# Male Voodoo Costume Help



## kab (Oct 13, 2010)

Does anyone have any ideas on how to make a male voodoo doll costume? I want to have pins sticking out from the shirt, but I am having a hard time trying to figure out how to do that. Any suggestions?


----------



## Nyghthawke (Oct 7, 2013)

Are you wanting to sew something from scratch, or find items already made?


----------



## offmymeds (May 26, 2010)

If there is someway you can attach a small pc of styrofoam under the shirt you could use bamboo skewers (sp?) to stick in the shirt and they should stay, attach a small wooden ball at the top for the tip of the pin. 
sorry, not sure how comfortable it would be.


----------



## Nyghthawke (Oct 7, 2013)

Not sure how *safe* that would be, either. Trying to figure out something that has the appearance of pins, but won't accidentally impale you if someone bumps into it. Maybe something like stiff plastic tubing.


----------



## CandiedOnions (Oct 10, 2013)

I thought about this a lot last year for a rag doll costume that never came to be, (so I haven't actually tested it, keep that in mind) and here's my theory:

You use metal or wooden knitting needles for the pins, and you'll need eyelets to set them (so get a gauge of needle that is the right size to fit tightly into the eyelets). Then you'll need a close-fitting vest of some sort under the shirt or a kind of harness. If you or a friend has and is comfortable with the appropriate tools, you can cut them in half or at least sand the ends down enough to avoid poking yourself with them*. They'll be longer if you just sand the end, it depends on the effect you want. Put an eyelet about where you would want the pin to stick out of your body, then put the flat end of your needle/needle half in the eyelet and secure it with some hardcore adhesive of your choice. If it still moves around more than you want (harness/vest not tight enough) you can either try adjusting the harness or stick the spot to your body with prosthetic adhesive stuff, since most of the support you'd need is already there to hold the needle in place... though I would recommend some sort of padding if you want to avoid actually being poked.
If you cut the needle in half, you can have the blunt half on one side of your body and the pointed half sticking out on the other side, making it look like you've been run through. It'll just look like flat-head pins this way but you could add whatever bauble you want to the end of the needle for decoration.

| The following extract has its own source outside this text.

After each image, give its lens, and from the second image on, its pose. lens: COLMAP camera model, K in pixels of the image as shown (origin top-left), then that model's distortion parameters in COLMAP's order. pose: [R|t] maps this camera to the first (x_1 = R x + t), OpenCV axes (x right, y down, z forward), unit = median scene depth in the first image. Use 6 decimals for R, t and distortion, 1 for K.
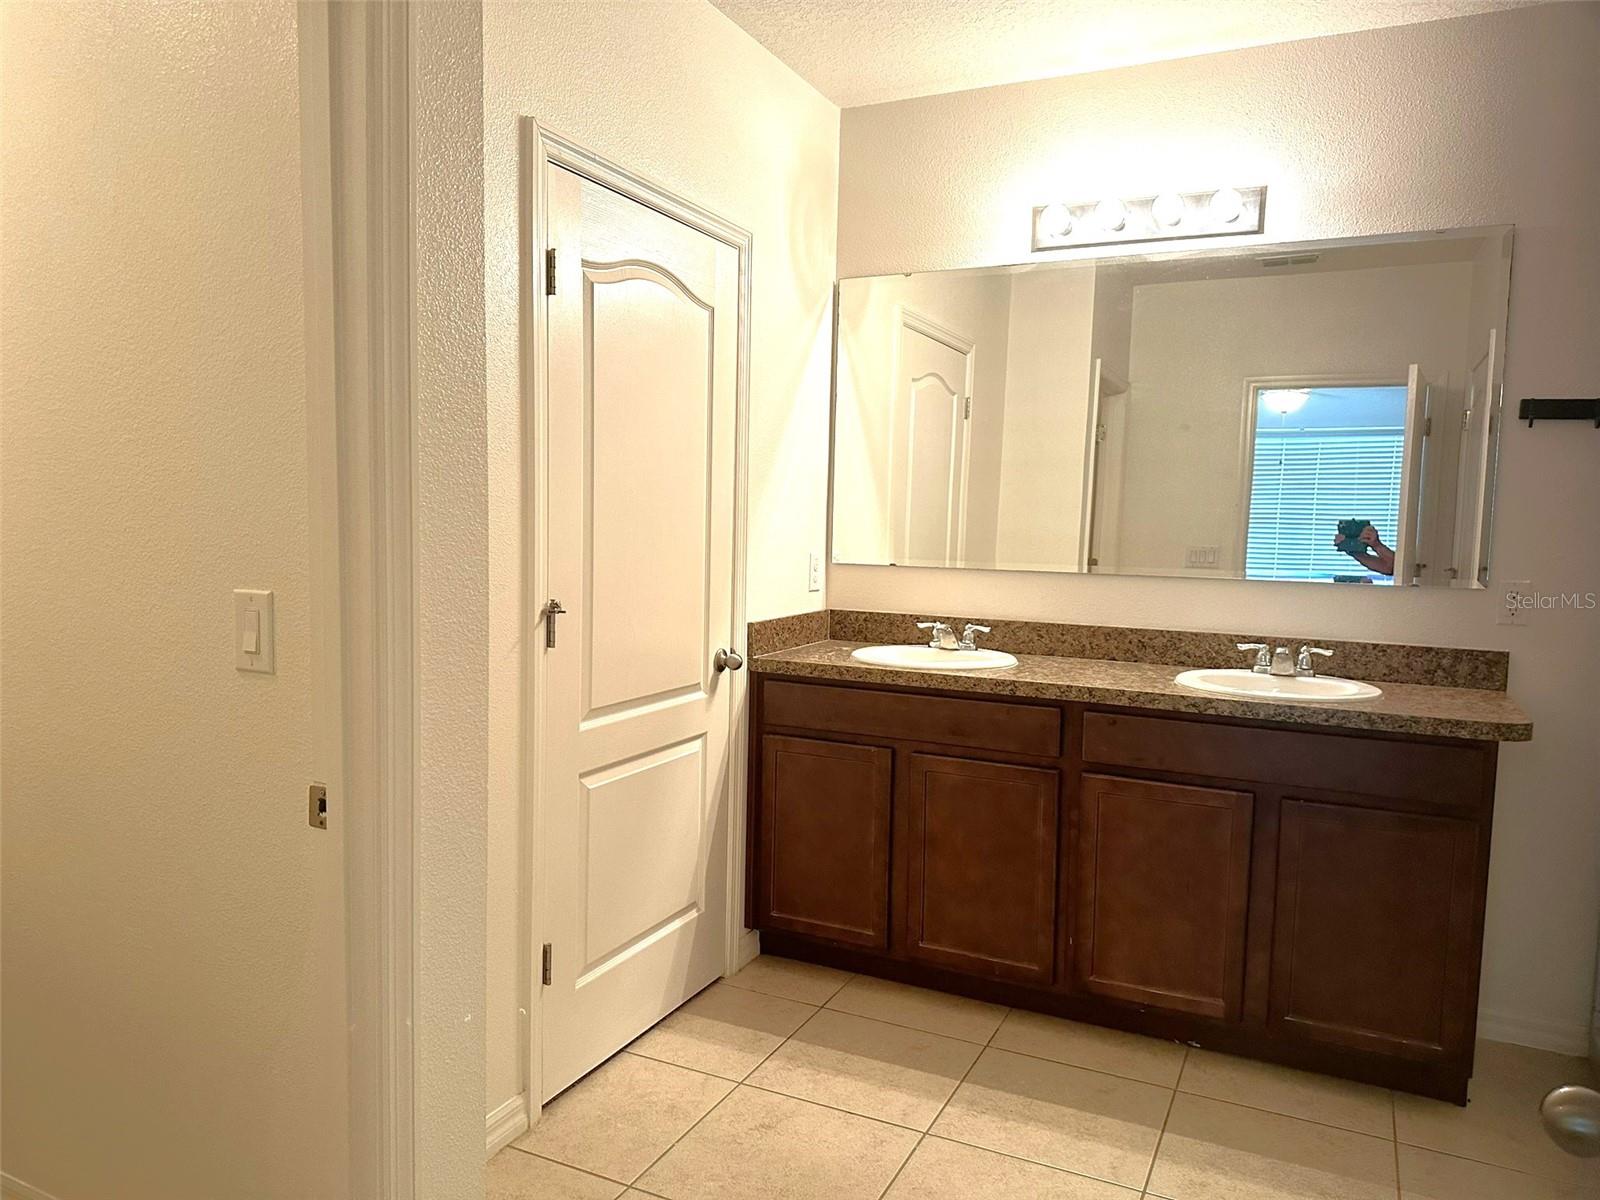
lens RADIAL K [[1106.9, 0, 798.7], [0, 1106.9, 603.7], [0, 0, 1]] dist [-0.008200, -0.011601]
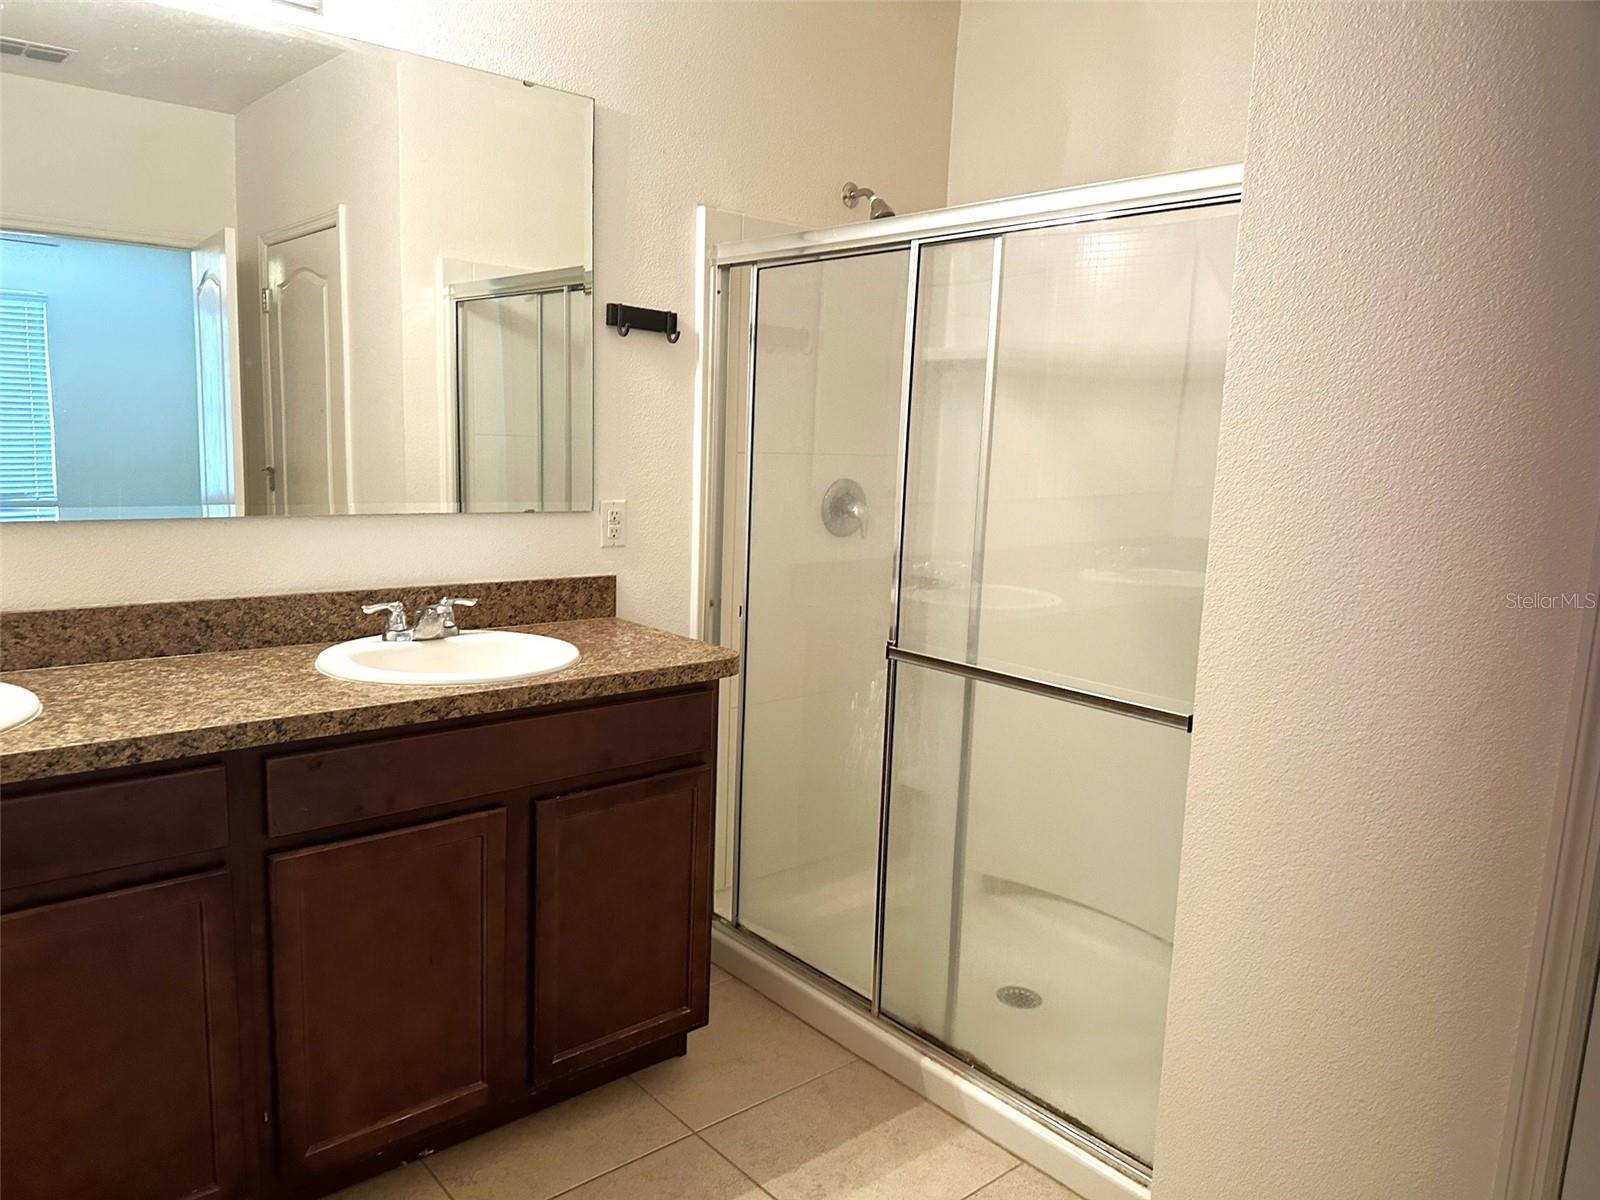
lens RADIAL K [[1106.9, 0, 803.4], [0, 1106.9, 600.2], [0, 0, 1]] dist [-0.008200, -0.011601]
pose [[0.362914, -0.143575, 0.920695, -0.175316], [0.039767, 0.989545, 0.138637, -0.059652], [-0.930974, -0.013700, 0.364829, 0.491358]]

*Alternatively, if you can't cut or sand anything, you could just feed the needle through the eyelet with the pointed end sticking out and the flat end on the inside of the vest, which could make it easier to glue and attach to skin. Then, you could just cover up any pointy ends that you don't want to be pointy with whatever.


----------



## DeadMeat (Aug 12, 2010)

I did a voodoo doll a few years back and the way I did the pins was by using wire coat hangers and small foam balls glued and painted on the ends. I wore burlap and just threaded the pin through the fabric. For the ones that looked stuck in, I cut them short, cut a small block of pink foam and duct taped it the the inside of my shirt. Then push pin into that. For safety sake, I bent the back of the pin into an L shape and duct tape that to the back of the foam block. 

Hope that helps. 

Also, for added affect, I made a small voodoo doll that looked just like me and used it as a prop.


----------



## CraigB (Oct 7, 2009)

I think DeadMeat's idea is great, and to add to it I would suggest bending the coathangers in a squared off U shape with both tips poking thru, so they will be better supported and impossible to pierce you... and if you bend a 90 in the center part of the U it would help keep the U from flopping over...


----------